Paper 2: Taking Short Cuts - Saville Assessment Nordic

Our second presentation of the symposium provided an overview of the challenges that test developers often face when trying to develop shorter assessments that are reliable, valid and fair.

For a long time, much of the research literature and practice in this area has made the assumption that longer tests are more effective, particularly when it comes to applications which involve decision-making, such as selection. This view was discussed throughout this presentation, as well as the difficulties often faced when developing shorter tests.

Length of test and reliability

One of the assumptions of Classical Test Theory is that longer questionnaires provide greater reliability and that greater reliability should lead to increased validity.

However, there is an assumption within the formula (the Spearman Brown Prophecy Formula) that is used to provide an estimate to correct for scale length that each question item within a questionnaire will provide equivalent shared variance and will contribute equally to reliability.

In reality, this is an invalid assumption as some question items are often better than others.

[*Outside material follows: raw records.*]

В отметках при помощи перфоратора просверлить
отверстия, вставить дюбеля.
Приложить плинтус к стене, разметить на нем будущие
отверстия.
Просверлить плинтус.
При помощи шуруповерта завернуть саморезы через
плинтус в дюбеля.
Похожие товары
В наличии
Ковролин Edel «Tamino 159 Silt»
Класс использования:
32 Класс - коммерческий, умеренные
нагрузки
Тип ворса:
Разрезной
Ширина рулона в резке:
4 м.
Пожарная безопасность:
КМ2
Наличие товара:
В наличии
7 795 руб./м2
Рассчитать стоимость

To chase a higher internal consistency, longer questionnaires typically contain many redundant items.

Shorter questionnaires typically have a low internal consistency (the question items measure different things). However some well researched and developed questionnaires have been shown to have strong reliability estimates in terms of alternate form and test re-test (Rammstedt et al., 2018, Saville et al, 2012). Arguably, this is the ideal scenario – a test that has broad, short but reliable questionnaire scales.

Length of test and validity

More reliable assessments should lead to assessments of higher validity. However, longer tests are not necessarily more reliable. We looked at what evidence there is to suggest that longer tests are more valid.

An important paper by Burisch (1984) compared the validity of different personality questionnaires and found that length was not an important indicator of validity. More recent work by the same author (Burisch, 1997) indicated that it was possible to select the most valid items from a personality scale. Shorter scales with as little as two items outperformed their much longer counterparts.

So, why don’t we simply develop shorter questionnaires?

The first issue is that despite shorter scales being valid with a small number of items, some behavioral traits have a degree of breadth in the content that they measure. This may make it difficult to cover the content with a small number of items.

However, there is a solution to this. Measuring behavioral traits in a scale hierarchy with narrow traits at the bottom, summing to create broader trait measures or factors at the top of your personality scale hierarchy can provide a solution to this issue. For example, a short measure of the Big Five has recently been developed by Soto and John (2017) which, as well as measuring the Big Five, measures three sub-facets using just 30 items.

A second issue for short scales is that they can struggle to have sufficient variance to profile scores. This issue was highlighted by MacIver (1997) who found that five-point Likert formats and most-least formats, which select from three or four response options, typically only provide three points towards the overall scale score.When profiling scores, on a 1 to 10 scale, at least five and often many more items will be typically needed. To counter this, it is possible to use other formats. For example, the Wave personality questionnaire uses an interactive normative and ipsative format based on a nine-point Likert scale and six alternative items options to be ranked. This delivers a much larger range of responses from one single interactive online questionnaire item.

A final consideration noted for short scales to be used in decision-making is which level in the personality hierarchy is most valid.